Алехандра была обижена и грубостью матери, и поведением Марии Алехандры, которую она уже стала считать своим другом, что о возвращении домой не могло быть и речи. Решение пришло неожиданно, когда она уже села в такси и водитель, молодой, смуглый парень с озорными глазами, спросил: «Куда едем?» Она дала адрес Фернандо, понадеявшись на то, что застанет его дома и ей не придется торчать на лестнице, дожидаясь его возвращения. Но уже нажав на кнопку звонка, она вдруг пришла в замешательство и, когда отворилась дверь, не смогла произнести ни слова.

— Боже мой, Алехандра! — весело приветствовал ее Фернандо. — Что случилось? Слон в Африке сдох?

— Не паясничай, — холодно сказала она, проходя в квартиру и осматриваясь. Беспорядок был ужасный: носки лежали на столе, а тарелка с недоеденными бутербродами стояла на полу; всюду валялись разбросанные нотные листы, а там, где была хоть какая-то ровная поверхность, лежал толстый слой пыли.

— Узнаю мою милую, сердитую Алехандру, — заявил Фернандо, вернувшись в комнату после того, как закрыл входную дверь. — Но, все-таки, что ты здесь делаешь?

— Пока отвечаю на дурацкие вопросы… Нет, ну как ты здесь только живешь, ведь это же свинарник!

— Ну, не преувеличивай, — смутившись, возразил Фернандо, — здесь просто немного не убрано, только и всего.

— Немного? Да здесь не убирали сто лет! Ладно уж, я постараюсь привести твою квартиру в божеский вид, потому что не смогу жить в такой грязи.

— Жить?

От удивления у него округлились глаза. Алехандра не выдержала и расхохоталась:

— Да, я ушла из дома и буду жить здесь не зависимо от того, нравится тебе это или нет.

— Послушай, Алехандра, но ведь это безумие!

— Вовсе нет. — Она закружилась по комнате. — Родителям захотелось избавиться от меня, вот я и облегчила им эту задачу. — Алехандра внезапно остановилась и настороженно посмотрела на Фернандо. — А ты что, не хочешь мне помочь, ты меня гонишь?

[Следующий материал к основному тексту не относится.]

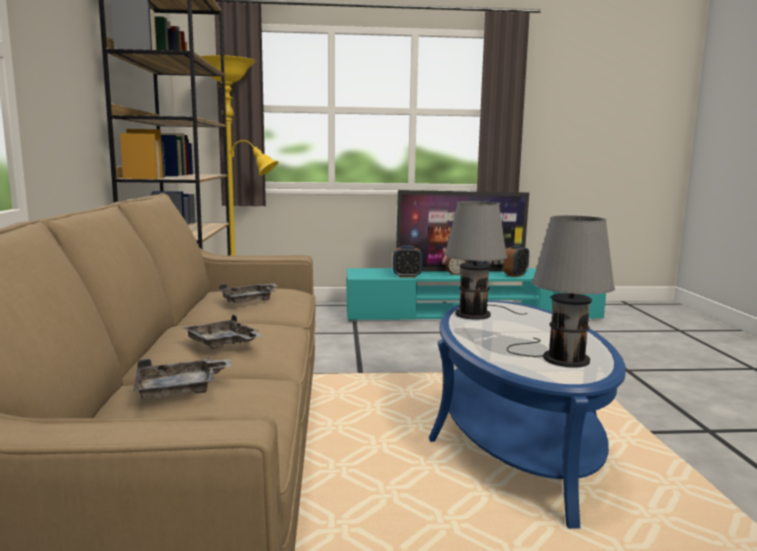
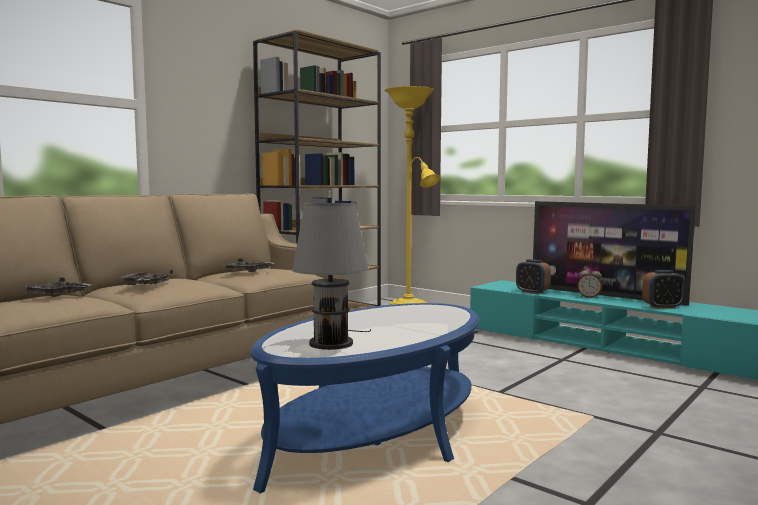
camera: 45 degrees right, 5 degrees down
grey table lamp [445,201,527,319] -> none

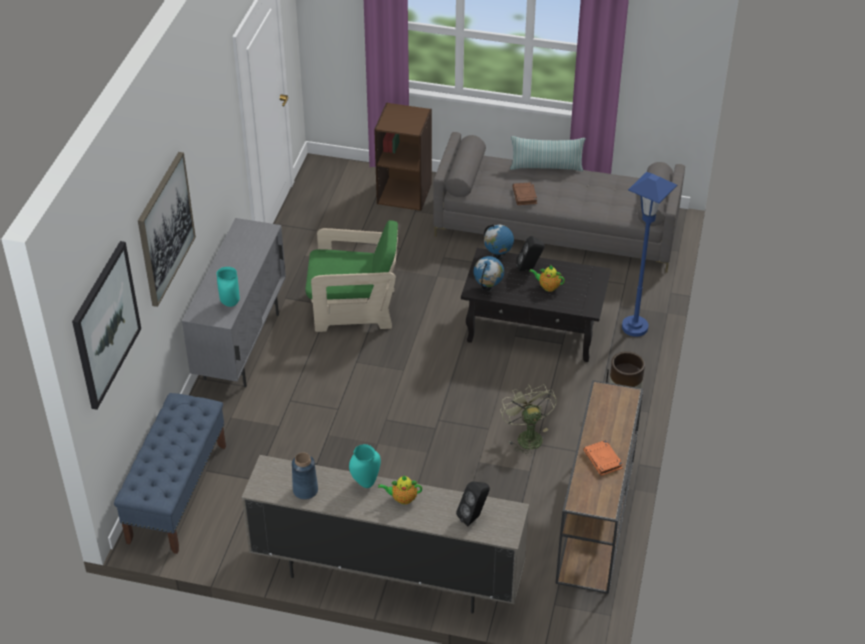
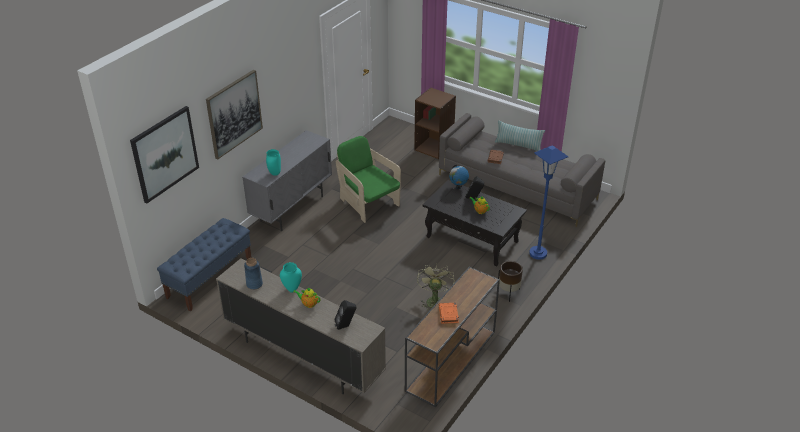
camera: 20 degrees right, 5 degrees down
green armchair [305,220,398,332] -> green armchair turned 150 degrees counterclockwise [336,136,401,223]
globe [473,256,504,292] -> none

Фернандо почувствовал, что еще мгновение, и он может все потерять. Вот черт, теперь еще разбирайся в настроении этой своенравной, но такой очаровательной девчонки! И тут его осенила счастливая мысль:

— Вот что, я все равно собрался сейчас ужинать, так давай сначала поедим, а после обо всем подумаем. Нет, нет, — поспешно добавил он, видя, как Алехандра вскочила с кресла, в котором только что уютно устроилась, — я сам все приготовлю… — и ехидно добавил: — Не могу же я допустить, чтобы такая драгоценная гостья пачкала свои белые ручки!

— Откуда в тебе столько злости? — крикнула Алехандра ему вслед, когда он скрылся на кухне.